Monday, July 8, 2013

Minimum wage used to curb discontent over widening wealth gap

Factories in China, Malaysia and Vietnam are battling rising costs as governments in Asia increase minimum wages to curb discontent over a widening wealth gap. Many companies have started shifting their factories either to areas where there is no minimum wage, or lower minimum wage.

Does it help? Well, it depends whether they take into account the costs of relocation to justify the move. My guess? It doesn't make sense, unless you're heavily into manual labour instead of using technology to help to make production more effectively. As long as you're not doing anything to reduce heavy reliance on manual labour, you will lose out to those that make use of process optimisation and technology to make their process more efficient.

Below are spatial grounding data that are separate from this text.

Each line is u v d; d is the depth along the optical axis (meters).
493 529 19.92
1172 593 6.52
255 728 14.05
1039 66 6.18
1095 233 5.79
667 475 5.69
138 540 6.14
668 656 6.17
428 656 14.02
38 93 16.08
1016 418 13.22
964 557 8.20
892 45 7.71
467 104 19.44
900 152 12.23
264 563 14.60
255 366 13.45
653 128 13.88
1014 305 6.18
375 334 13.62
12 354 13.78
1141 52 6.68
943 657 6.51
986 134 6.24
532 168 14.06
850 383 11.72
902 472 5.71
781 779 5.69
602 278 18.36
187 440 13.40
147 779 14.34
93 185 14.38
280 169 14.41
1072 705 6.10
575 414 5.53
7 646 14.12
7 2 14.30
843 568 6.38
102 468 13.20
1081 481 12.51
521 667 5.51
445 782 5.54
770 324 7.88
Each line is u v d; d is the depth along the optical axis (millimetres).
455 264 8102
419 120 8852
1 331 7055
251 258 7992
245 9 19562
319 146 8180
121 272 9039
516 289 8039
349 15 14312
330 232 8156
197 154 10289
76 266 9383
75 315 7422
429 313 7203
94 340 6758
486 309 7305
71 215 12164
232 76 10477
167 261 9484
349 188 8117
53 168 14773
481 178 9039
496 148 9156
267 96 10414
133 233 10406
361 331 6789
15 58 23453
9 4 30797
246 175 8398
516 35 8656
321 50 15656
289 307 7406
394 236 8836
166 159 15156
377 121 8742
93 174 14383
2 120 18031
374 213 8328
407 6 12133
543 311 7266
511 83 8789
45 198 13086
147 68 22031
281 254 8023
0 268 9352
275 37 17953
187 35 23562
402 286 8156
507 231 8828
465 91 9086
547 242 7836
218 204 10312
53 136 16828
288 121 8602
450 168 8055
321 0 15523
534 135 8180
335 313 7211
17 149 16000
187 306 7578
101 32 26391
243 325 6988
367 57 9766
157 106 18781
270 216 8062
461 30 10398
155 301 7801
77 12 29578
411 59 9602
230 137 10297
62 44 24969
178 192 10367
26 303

Singapore has always been emphasising on productivity, too much in fact in my opinion. However, Singapore's version of minimum wage is by increasing the foreign workers levy and subsidising lowly paid Singaporeans. Does it have the same effect? If you look at the pay and maths perspective, actually yes.

However the issue is the enforcement of the foreign workers levy and the passes that companies used to justify the hiring of foreign workers do not seem to be heavily enforced. Once better enforced based on the current rules, I believe Singaporeans will start feeling the difference. Often when we go to work, we find ourselves in a "foreign land" where we rarely see Singaporeans. This needs to change.

I believe this is the main sense of our discontent. Why do we feel like a foreigner even in our own country? Doesn't makes sense right?